ISLAMABAD: The Federation of Pakistan Chambers of Commerce and Industry (FPCCI) on Wednesday challenged the Power Division’s circular debt report, calling it technical adjustments, accounting reclassifications, and changing goal posts without a material improvement in power sector efficiency.

The apex trade body also alleged the parking of financial liabilities outside balance sheets, particularly in the case of rising KE payables, and asserted that fiscal injections were being made from taxpayer money to show slower growth in circular debt rather than reducing the burden of cross-subsidies from the industrial sector.

In an analysis sent to Nepra and leading business houses, the FPCCI’s research team led by Rehan Javed said net circular debt increased by Rs75 billion during July-December 2025 compared to Rs79bn during July-September 2025, indicating no material improvement in underlying cash flows.
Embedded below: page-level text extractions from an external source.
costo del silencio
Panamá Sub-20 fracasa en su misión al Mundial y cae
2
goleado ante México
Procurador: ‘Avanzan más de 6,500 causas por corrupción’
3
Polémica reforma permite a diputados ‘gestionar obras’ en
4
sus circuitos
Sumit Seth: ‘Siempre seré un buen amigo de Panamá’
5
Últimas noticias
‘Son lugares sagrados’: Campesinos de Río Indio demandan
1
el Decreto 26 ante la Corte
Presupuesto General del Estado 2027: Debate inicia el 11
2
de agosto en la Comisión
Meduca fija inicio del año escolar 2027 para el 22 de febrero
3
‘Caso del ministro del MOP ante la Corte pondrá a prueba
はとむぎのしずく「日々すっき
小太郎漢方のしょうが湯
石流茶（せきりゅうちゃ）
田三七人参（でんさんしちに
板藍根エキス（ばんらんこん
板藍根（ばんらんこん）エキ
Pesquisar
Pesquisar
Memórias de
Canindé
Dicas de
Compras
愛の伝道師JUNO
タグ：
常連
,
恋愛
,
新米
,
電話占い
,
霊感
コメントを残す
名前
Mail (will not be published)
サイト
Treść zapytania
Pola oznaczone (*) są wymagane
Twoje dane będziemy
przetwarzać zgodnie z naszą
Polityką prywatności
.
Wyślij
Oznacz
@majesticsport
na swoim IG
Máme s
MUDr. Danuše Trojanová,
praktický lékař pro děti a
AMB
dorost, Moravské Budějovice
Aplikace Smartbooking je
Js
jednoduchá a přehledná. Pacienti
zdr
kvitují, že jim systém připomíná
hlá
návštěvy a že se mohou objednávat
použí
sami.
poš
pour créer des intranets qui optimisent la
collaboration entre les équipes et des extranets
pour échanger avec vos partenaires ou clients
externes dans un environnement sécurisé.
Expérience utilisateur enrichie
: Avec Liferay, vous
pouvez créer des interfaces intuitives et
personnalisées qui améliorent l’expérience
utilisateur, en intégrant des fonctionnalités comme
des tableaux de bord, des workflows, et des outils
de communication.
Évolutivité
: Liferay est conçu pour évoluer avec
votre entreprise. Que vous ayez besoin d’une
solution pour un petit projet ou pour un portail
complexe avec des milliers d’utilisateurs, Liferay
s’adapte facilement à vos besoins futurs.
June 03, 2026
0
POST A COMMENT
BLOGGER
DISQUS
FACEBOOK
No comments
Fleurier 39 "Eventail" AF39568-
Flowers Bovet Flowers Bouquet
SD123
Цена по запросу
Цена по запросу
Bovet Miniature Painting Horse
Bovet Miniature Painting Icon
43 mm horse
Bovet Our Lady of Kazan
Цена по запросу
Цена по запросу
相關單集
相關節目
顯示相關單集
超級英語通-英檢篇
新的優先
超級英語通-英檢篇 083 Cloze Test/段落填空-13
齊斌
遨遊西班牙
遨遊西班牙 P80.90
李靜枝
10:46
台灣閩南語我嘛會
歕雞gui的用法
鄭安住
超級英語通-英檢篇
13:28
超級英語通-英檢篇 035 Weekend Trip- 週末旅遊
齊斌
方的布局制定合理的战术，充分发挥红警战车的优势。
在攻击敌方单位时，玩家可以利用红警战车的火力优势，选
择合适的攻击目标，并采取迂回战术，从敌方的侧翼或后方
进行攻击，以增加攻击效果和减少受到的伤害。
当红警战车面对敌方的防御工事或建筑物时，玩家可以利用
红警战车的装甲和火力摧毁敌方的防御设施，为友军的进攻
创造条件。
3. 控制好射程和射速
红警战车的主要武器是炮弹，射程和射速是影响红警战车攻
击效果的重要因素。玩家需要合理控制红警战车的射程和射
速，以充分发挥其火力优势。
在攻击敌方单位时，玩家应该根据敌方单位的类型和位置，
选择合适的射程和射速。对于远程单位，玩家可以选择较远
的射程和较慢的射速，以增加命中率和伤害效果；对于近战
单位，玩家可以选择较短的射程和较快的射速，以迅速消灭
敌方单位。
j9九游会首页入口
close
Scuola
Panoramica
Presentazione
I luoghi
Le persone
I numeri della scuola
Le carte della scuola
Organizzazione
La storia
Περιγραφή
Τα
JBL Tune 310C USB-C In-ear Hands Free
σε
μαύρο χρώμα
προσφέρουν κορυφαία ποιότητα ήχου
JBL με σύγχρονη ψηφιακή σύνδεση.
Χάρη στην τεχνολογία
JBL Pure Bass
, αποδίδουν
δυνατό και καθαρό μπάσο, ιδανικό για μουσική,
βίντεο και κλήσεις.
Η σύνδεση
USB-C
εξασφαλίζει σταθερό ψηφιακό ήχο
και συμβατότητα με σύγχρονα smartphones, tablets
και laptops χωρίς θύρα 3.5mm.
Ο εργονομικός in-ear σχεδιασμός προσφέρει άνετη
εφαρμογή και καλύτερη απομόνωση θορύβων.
“Government injected Rs224bn through fiscal space (stock payments) during first half of the year, which significantly reduced the reported increase in circular debt,” it said, adding that Rs224bn following the Rs801bn payments in FY25 from fiscal space could have been split into two parts for removal of cross subsidy from industrial tariff and balance paid to reduce circular debt.

It said that without this fiscal injection, circular debt would have increased materially, confirming that the system remained operationally cash-negative and that the decline in payables to power producers reflected timing differences and accounting reclassification rather than improved collections or lower costs.

It pointed out that a key accounting change was the reclassification of liabilities from ‘amount parked in PHL’ to ‘CD Financing’, which altered presentation but did not reduce total obligations.